Les droits de succession imposés dans le cadre d'un héritage peuvent être très lourds en France. Toutefois, certaines situations permettent d'échapper à ces obligations fiscales. Découvrons ensemble ces cas d'exonération.
Comprendre les droits de succession
Les droits de succession sont calculés sur la part nette perçue par chaque héritier, après application d'éventuels abattements. Voici les principaux éléments à considérer :
- La part reçue : La valeur de l’héritage réduit des éventuelles dettes.
- Le lien de parenté : Plus ce lien est proche, plus les exonérations fiscales sont avantageuses.
- Les abattements : Par exemple, les enfants bénéficient d'un abattement de 100 000 euros.
Situations d'exonération des droits de succession
Pour éviter d'importants frais lors d'une succession, plusieurs cas d'exonération existent :
1 - Héritage au conjoint ou partenaire de PACS
Depuis la loi de 2007, le conjoint marié ou le partenaire de PACS est exempté de tous droits de succession, sans limite de montant. En revanche, cette exonération ne concerne pas les concubins.

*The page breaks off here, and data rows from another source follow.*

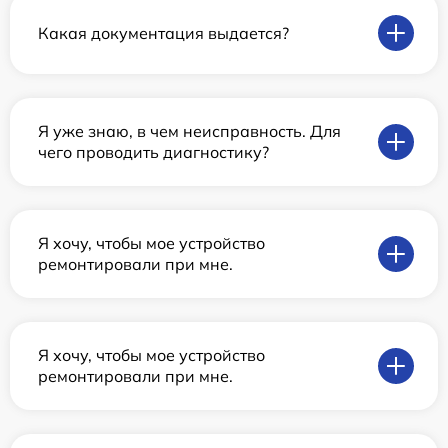
Какая документация выдается?
Я уже знаю, в чем неисправность. Для
чего проводить диагностику?
Я хочу, чтобы мое устройство
ремонтировали при мне.
Я хочу, чтобы мое устройство
ремонтировали при мне.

2 - Héritage à un frère ou une sœur résidant ensemble
Un frère ou une sœur qui vivait avec le défunt peut hériter sans droits de succession, à condition de remplir certaines conditions : être célibataire ou veuf, avoir plus de 50 ans, et avoir cohabité pendant au moins 5 ans.

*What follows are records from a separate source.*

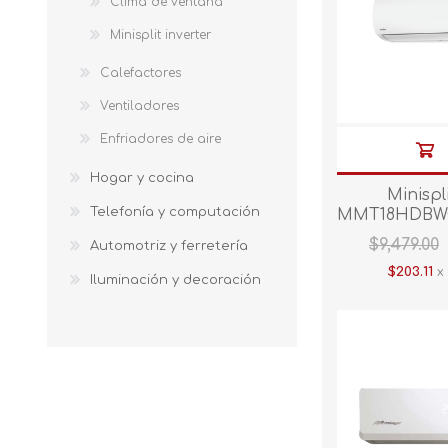
Clima de ventana
Minisplit inverter
Calefactores
Ventiladores
Enfriadores de aire
Hogar y cocina
Minisp
Telefonía y computación
MMT18HDBW
1.5 TON 2
$9,479.00
Automotriz y ferretería
$203.11
x 
Iluminación y decoración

3 - Héritier en situation de handicap
Les héritiers reconnus handicapés bénéficient d’un abattement supplémentaire de 159 325 euros, en plus de leur abattement habituel, sans dépendre du lien de parenté.
4 - Succession de faible valeur
Si l’héritage est inférieur à l’abattement applicable, aucun droit de succession n'est dû. Par exemple, un enfant héritant de 80 000 euros ne paiera pas de droits grâce à son abattement de 100 000 euros.
5 - Capital transmis via une assurance-vie
Les fonds d'assurance-vie peuvent ne pas être soumis aux droits de succession classiques, en offrant généralement un abattement de 152 500 euros pour les versements avant 70 ans.
6 - Dons manuels d'argent
Les dons manuels sont exonérés de droits de succession s'ils respectent certaines conditions, comme un maximum de 31 865 euros par donataire et par bénéficiaire, qui peut être renouvelé tous les 15 ans.
7 - Legs à l’État ou associations caritatives
Les legs faits au profit de l'État ou d'associations reconnues d'utilité publique sont également totalement exonérés de droits de succession, à condition qu'ils soient explicitement mentionnés dans le testament.
Conseils pratiques
Pour optimiser les droits de succession, il est conseillé de faire appel à un notaire. Il peut offrir des conseils précieux et rédiger des actes conformes aux lois en vigueur. Envisagez également de faire des dons de votre vivant pour diminuer les droits lors d'une succession effective.